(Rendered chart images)
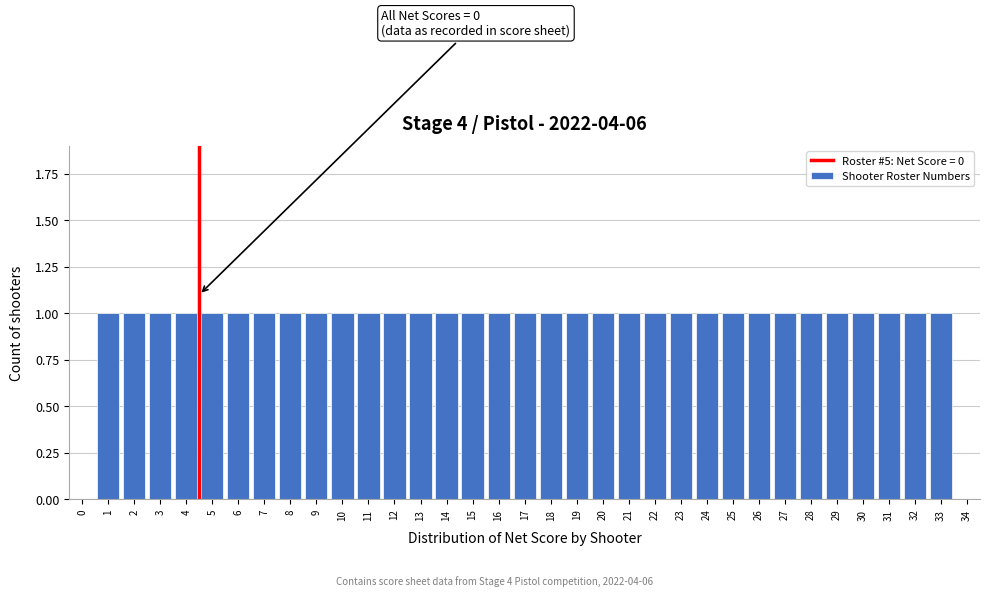

Approximately how many times larger is the value at 22 compared to 23?

1.0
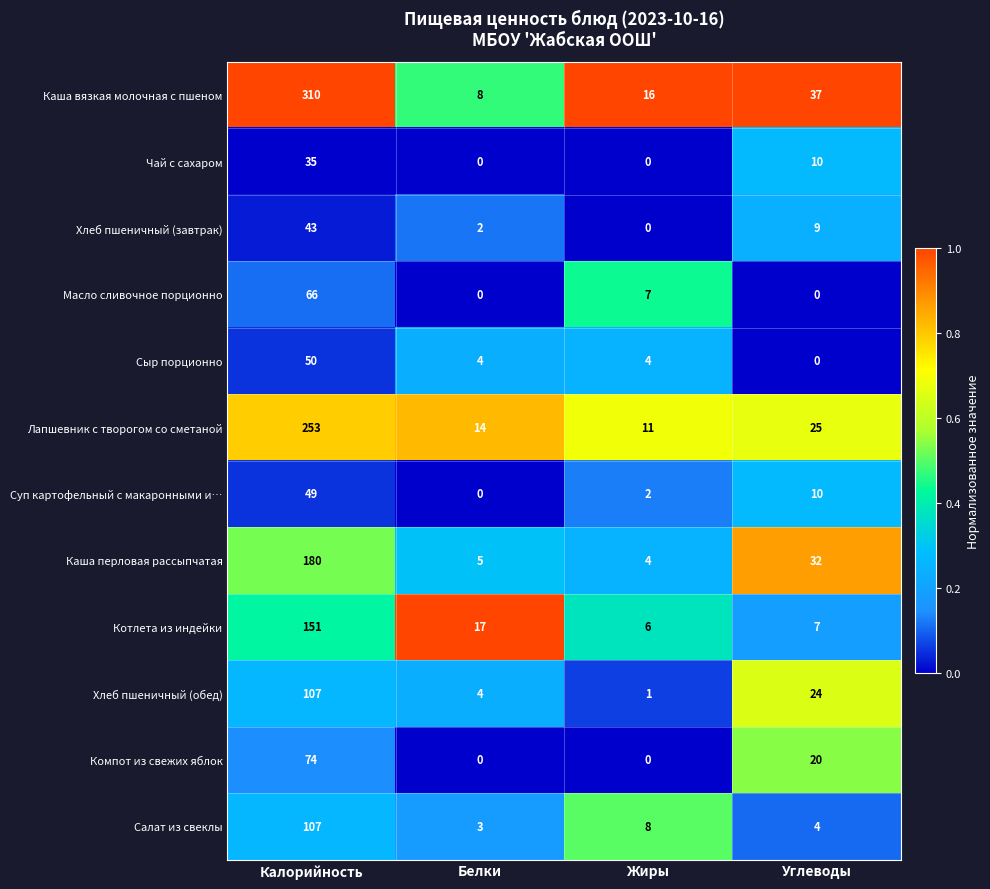

List the labels in order of Каша вязкая молочная с пшеном value, largest first.

Калорийность, Углеводы, Жиры, Белки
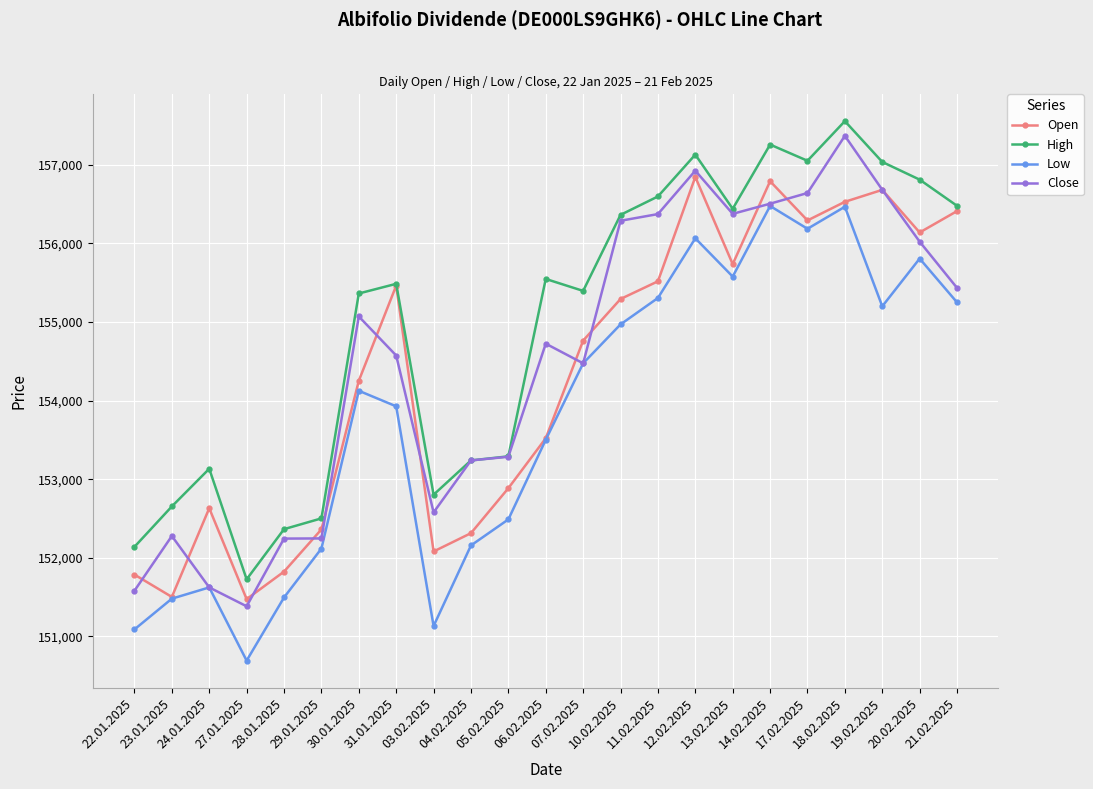

What is the total value across all series at 12.02.2025?

626960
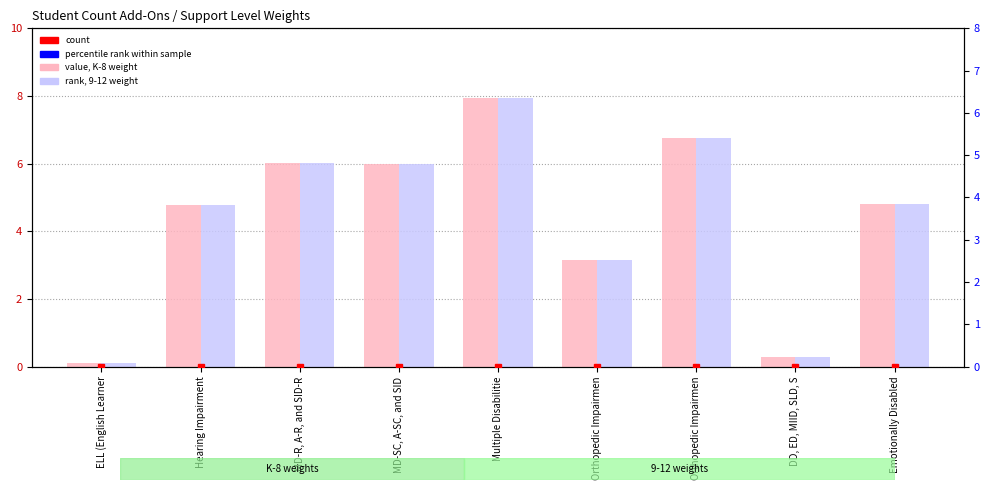

How many values in the K-8 weight (value) series are below 4?

3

TASK>
Rewrite the listing from the line containing "How many values" through its end, replacing "below" with "above" and leaving everything else unchanged.

OUTPUT BELOW>
How many values in the K-8 weight (value) series are above 4?

3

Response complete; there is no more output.